## What needs to be done
Go through the entries below and print, exactly, the lines starting at the one with "Table 2. Total" and ending at the one with "Pg 42:11. Figure", keeping both ends and no others.
[[ Given data, beginning ]]
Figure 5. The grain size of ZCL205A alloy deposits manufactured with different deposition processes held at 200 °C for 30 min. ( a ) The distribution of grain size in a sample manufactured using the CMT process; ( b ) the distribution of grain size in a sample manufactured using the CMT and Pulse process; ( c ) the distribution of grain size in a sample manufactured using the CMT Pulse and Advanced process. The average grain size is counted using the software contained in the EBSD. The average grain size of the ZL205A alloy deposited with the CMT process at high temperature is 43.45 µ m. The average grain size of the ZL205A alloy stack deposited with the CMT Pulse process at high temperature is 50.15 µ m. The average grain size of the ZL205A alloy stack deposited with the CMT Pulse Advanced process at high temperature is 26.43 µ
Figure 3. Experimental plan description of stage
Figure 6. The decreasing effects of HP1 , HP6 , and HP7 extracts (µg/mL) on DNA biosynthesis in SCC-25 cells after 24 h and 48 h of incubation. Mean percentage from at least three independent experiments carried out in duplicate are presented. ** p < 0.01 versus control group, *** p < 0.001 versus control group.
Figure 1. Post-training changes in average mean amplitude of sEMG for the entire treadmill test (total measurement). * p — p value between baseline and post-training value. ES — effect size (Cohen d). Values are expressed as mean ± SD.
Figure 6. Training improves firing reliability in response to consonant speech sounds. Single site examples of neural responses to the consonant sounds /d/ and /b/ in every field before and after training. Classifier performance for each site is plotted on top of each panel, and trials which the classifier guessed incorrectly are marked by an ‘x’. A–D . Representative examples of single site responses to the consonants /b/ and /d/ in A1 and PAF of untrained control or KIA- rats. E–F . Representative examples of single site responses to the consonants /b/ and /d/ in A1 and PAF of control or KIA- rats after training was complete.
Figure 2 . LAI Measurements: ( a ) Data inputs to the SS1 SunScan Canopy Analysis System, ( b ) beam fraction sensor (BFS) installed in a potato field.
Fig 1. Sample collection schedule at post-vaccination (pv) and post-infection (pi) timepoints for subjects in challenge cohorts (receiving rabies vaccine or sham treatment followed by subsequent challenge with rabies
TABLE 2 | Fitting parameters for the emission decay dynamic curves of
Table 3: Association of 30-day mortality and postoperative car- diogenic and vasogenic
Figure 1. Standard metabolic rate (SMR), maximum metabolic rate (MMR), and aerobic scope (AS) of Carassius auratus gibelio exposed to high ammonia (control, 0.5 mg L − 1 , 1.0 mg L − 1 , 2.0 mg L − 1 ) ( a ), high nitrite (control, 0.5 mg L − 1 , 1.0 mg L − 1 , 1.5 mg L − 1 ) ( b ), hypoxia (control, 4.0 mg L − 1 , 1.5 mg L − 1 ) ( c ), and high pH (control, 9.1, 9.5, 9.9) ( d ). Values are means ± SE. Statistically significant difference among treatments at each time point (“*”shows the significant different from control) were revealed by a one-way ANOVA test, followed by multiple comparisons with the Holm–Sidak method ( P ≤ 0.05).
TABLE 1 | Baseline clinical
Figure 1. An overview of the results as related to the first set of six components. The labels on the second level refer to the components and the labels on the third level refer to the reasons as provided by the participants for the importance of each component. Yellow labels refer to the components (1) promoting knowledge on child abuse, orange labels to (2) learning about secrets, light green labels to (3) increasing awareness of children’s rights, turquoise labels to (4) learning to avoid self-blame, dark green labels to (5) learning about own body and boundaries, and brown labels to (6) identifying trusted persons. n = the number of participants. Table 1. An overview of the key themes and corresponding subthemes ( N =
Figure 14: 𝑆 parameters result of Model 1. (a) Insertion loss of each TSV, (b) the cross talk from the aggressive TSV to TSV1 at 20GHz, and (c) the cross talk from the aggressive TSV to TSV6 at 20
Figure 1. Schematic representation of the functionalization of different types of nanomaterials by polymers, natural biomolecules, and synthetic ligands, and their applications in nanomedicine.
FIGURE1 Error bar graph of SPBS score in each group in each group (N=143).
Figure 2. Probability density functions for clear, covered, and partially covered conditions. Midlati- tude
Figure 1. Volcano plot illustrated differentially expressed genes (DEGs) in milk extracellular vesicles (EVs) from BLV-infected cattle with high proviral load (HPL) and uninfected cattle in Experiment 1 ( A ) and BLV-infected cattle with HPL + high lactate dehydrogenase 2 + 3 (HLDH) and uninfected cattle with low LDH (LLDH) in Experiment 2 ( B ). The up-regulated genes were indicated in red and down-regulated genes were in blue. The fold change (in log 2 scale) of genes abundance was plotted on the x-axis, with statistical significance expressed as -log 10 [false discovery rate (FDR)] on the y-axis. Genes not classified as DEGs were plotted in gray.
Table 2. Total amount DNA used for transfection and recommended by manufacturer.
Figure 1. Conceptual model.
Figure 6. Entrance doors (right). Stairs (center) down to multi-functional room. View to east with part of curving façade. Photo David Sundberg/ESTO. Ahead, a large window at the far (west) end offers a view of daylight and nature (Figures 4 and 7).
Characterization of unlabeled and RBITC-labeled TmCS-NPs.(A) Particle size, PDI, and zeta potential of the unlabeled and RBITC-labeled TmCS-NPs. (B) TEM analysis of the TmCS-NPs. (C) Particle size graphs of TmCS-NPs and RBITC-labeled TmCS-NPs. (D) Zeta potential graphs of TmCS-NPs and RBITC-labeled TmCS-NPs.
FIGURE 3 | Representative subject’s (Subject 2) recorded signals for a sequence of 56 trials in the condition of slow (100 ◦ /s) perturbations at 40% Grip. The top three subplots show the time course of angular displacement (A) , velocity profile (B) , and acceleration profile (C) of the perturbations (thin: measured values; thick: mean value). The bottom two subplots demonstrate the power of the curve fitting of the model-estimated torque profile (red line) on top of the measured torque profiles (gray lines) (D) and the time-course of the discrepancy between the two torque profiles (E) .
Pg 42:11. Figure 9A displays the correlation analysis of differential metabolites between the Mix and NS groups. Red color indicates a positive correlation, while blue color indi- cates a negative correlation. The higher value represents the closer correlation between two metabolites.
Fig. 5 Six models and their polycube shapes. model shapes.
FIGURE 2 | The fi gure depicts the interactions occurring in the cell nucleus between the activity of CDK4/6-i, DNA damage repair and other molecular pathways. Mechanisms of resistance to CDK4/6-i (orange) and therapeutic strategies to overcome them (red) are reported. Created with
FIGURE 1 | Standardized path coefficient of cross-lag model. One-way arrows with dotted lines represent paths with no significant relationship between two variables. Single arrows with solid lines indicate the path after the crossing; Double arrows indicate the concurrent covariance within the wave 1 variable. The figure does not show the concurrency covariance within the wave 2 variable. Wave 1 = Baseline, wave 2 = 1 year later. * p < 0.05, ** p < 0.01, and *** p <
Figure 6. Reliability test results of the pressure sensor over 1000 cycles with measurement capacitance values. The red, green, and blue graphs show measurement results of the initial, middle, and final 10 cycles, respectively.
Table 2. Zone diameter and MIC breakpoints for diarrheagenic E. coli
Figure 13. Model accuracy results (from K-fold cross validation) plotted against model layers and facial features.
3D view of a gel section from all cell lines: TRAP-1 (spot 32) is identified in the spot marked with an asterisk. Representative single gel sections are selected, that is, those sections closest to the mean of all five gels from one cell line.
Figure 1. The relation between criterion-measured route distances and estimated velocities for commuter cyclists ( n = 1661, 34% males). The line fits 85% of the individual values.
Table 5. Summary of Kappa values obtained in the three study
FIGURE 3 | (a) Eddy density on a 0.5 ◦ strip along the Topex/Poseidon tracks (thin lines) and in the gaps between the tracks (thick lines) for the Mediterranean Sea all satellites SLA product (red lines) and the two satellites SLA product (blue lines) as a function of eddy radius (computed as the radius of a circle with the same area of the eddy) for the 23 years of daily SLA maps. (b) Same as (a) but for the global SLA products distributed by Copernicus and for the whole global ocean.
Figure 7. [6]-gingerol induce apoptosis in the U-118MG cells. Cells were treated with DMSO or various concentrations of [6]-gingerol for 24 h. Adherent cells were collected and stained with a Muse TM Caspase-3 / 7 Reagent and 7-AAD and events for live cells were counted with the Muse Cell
[[ Given data, end ]]
## Expected answer
Table 2. Total amount DNA used for transfection and recommended by manufacturer.
Figure 1. Conceptual model.
Figure 6. Entrance doors (right). Stairs (center) down to multi-functional room. View to east with part of curving façade. Photo David Sundberg/ESTO. Ahead, a large window at the far (west) end offers a view of daylight and nature (Figures 4 and 7).
Characterization of unlabeled and RBITC-labeled TmCS-NPs.(A) Particle size, PDI, and zeta potential of the unlabeled and RBITC-labeled TmCS-NPs. (B) TEM analysis of the TmCS-NPs. (C) Particle size graphs of TmCS-NPs and RBITC-labeled TmCS-NPs. (D) Zeta potential graphs of TmCS-NPs and RBITC-labeled TmCS-NPs.
FIGURE 3 | Representative subject’s (Subject 2) recorded signals for a sequence of 56 trials in the condition of slow (100 ◦ /s) perturbations at 40% Grip. The top three subplots show the time course of angular displacement (A) , velocity profile (B) , and acceleration profile (C) of the perturbations (thin: measured values; thick: mean value). The bottom two subplots demonstrate the power of the curve fitting of the model-estimated torque profile (red line) on top of the measured torque profiles (gray lines) (D) and the time-course of the discrepancy between the two torque profiles (E) .
Pg 42:11. Figure 9A displays the correlation analysis of differential metabolites between the Mix and NS groups. Red color indicates a positive correlation, while blue color indi- cates a negative correlation. The higher value represents the closer correlation between two metabolites.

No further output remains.